Start of SUPPLIED TEXT

I said, you are, this is a teachable moment here, folks.
This ad that Apple is running, whether you've seen it or not, I don't care.
There is a story.
It's all over the tech media.
It's all over the advertising media.
All over the advertising community.
This ad is not liked at all by the American consumer.
Do you know who did the survey?
The advertising agency for Samsung.
Apple's chief rival.
Apple's chief rival, Ace Metrics or something is the name of the advertising.
They do all of Samsung's advertising and marketing.
They're the ones reporting that nobody likes the Apple commercial.
They're trying to get the commercial pulled because it's probably very effective.
It took me three emails to explain this guy.
I said, do you understand the correlation to American politics?
He said, look at you.
You're not skeptical at all about what you see in tech media.
You're not skeptical at all.
You see a story.
Nobody likes the Apple ad.
You don't care who ran the poll.
I'm not being critical.
And finally, I was able to get through, but even, I don't think I actually fully did.
Here you have Apple's number one rival report.
And none of the tech media is reporting that it's Samsung's agency that did the survey that shows most Americans hate the Apple ad.
Now, Apple, like everybody at top, doesn't say.

End of SUPPLIED TEXT
Start of INPUT DATA

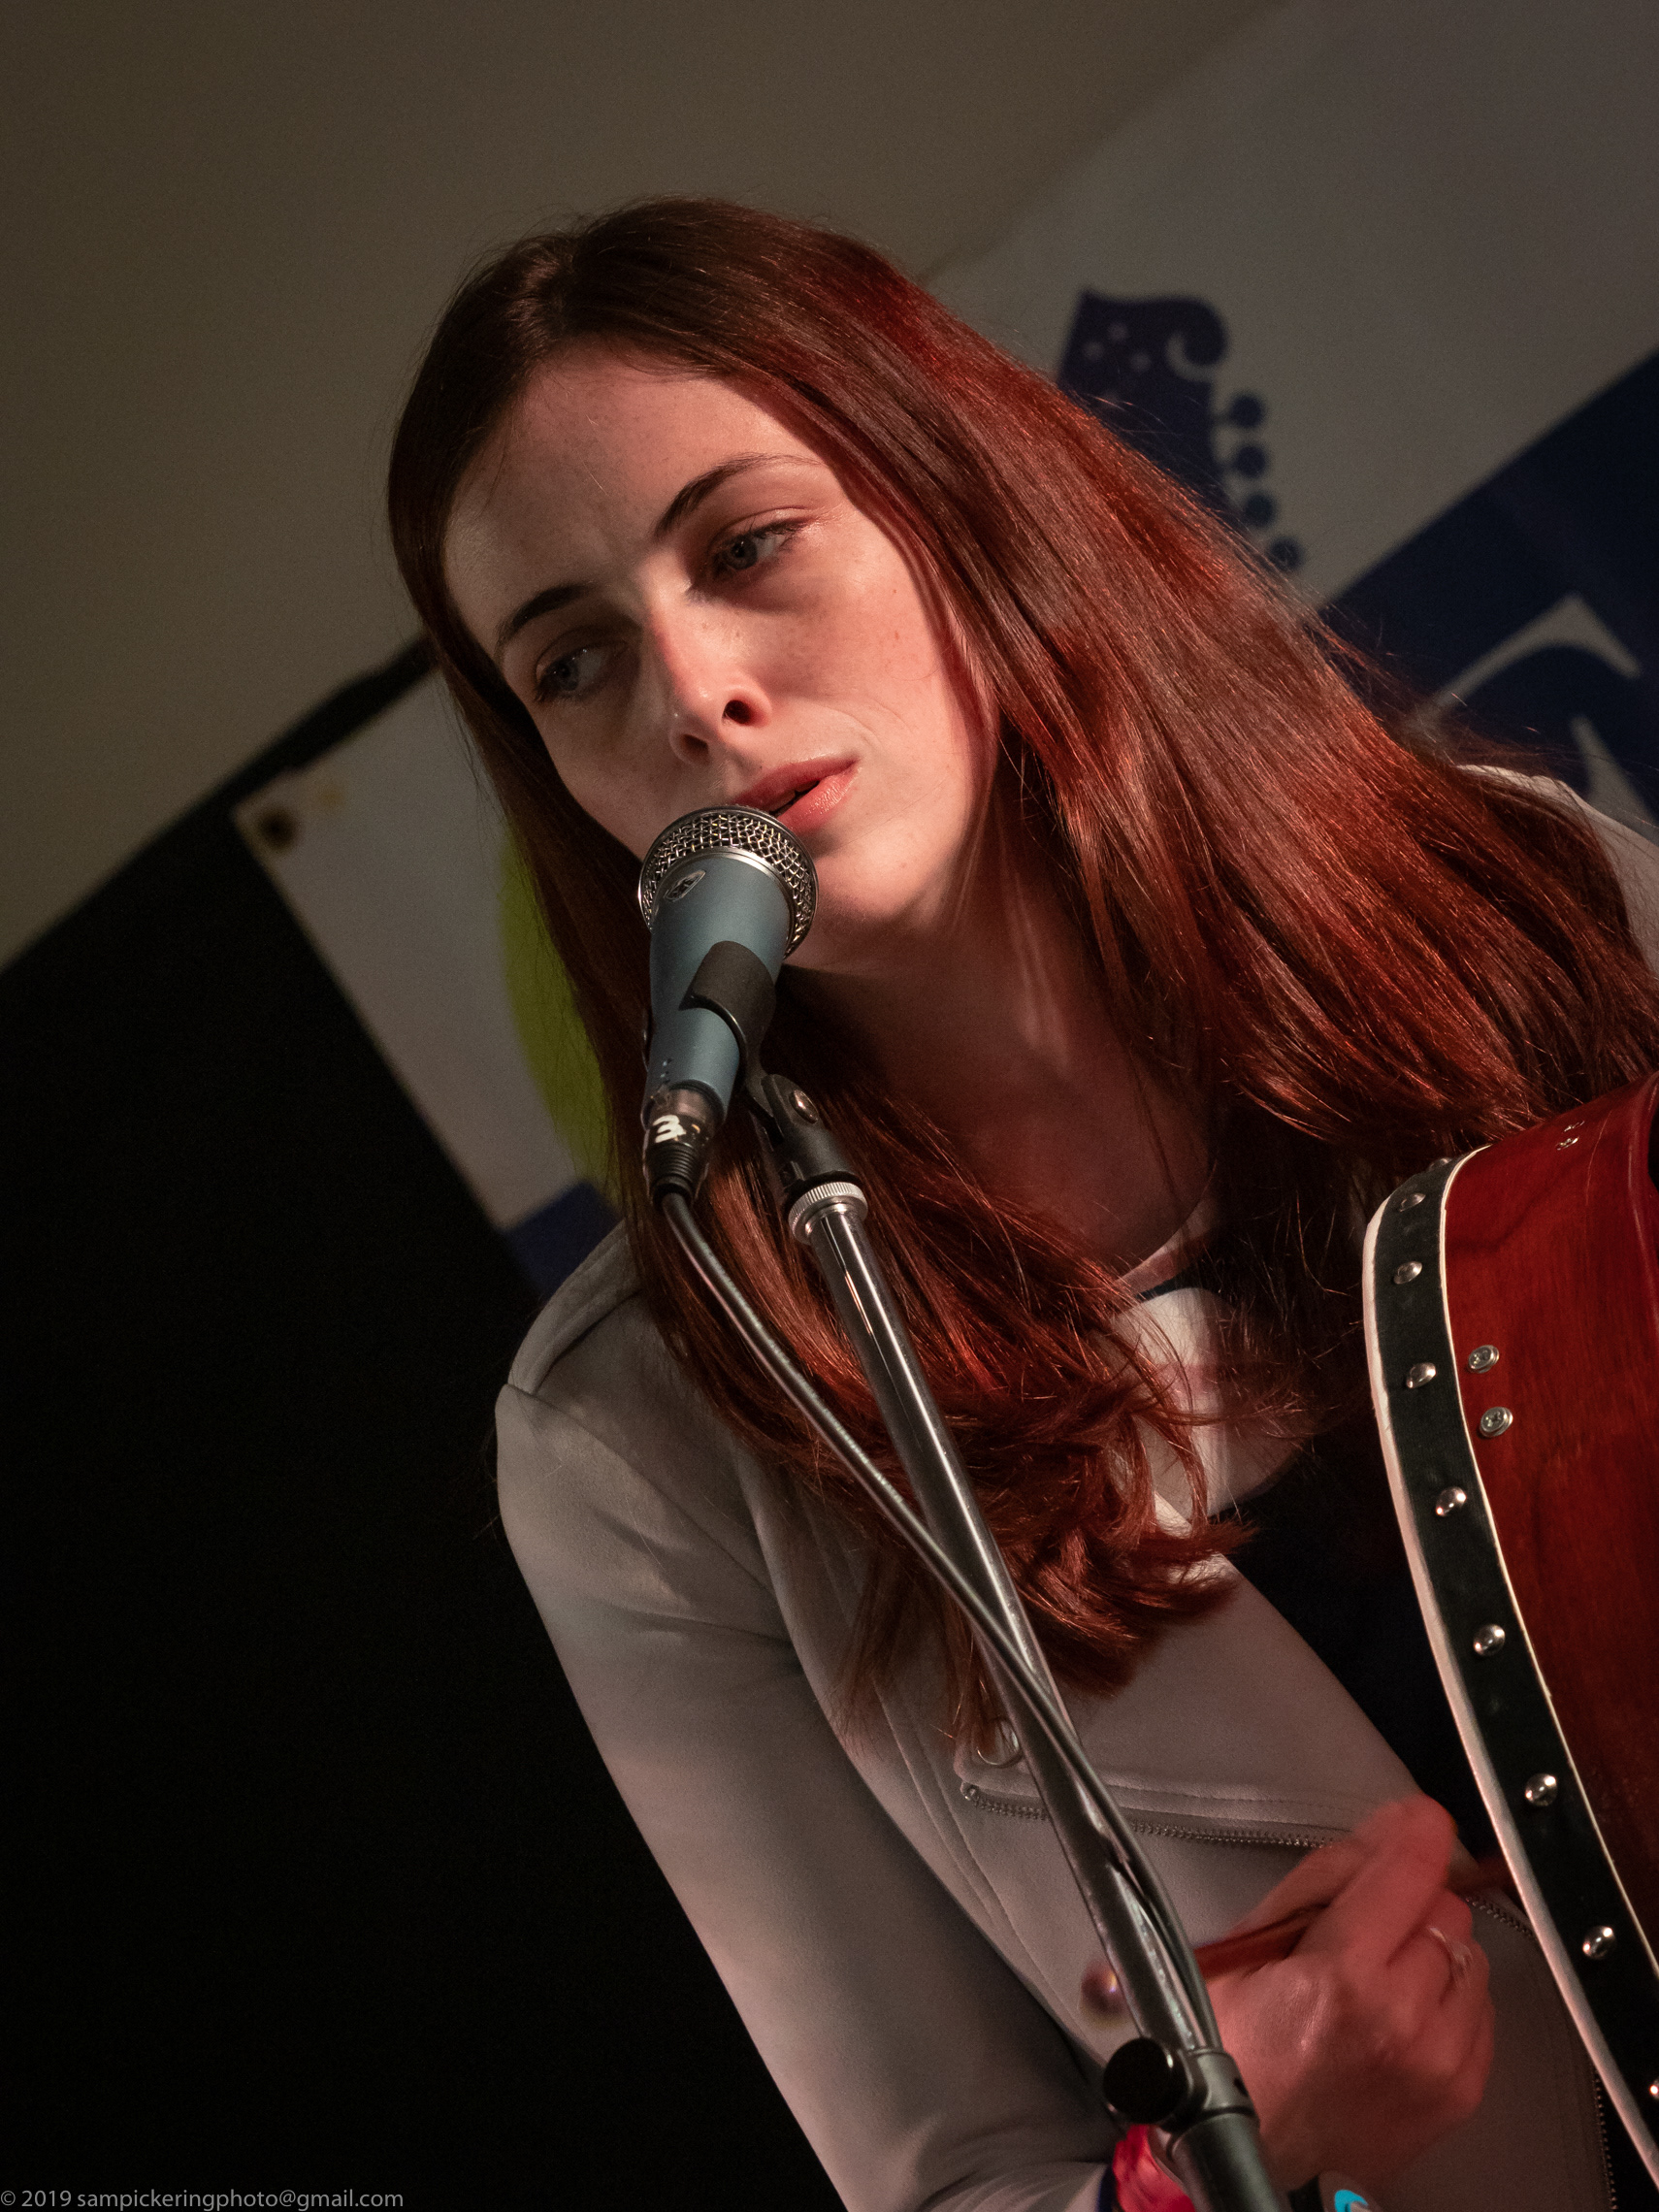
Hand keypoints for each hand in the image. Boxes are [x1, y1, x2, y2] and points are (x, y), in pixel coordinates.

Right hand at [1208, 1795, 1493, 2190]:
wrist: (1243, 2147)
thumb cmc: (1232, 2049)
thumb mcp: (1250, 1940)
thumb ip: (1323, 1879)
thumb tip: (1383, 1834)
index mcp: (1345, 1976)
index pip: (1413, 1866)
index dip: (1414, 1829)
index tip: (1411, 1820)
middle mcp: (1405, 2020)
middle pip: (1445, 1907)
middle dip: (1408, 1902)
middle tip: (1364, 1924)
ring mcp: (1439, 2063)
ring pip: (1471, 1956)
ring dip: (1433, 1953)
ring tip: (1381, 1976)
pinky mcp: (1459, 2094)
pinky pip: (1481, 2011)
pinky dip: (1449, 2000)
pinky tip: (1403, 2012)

End of INPUT DATA

In the transcript about the Apple ad, who carried out the survey reporting that Americans dislike the Apple commercial?

The advertising agency for Samsung, Apple's chief rival.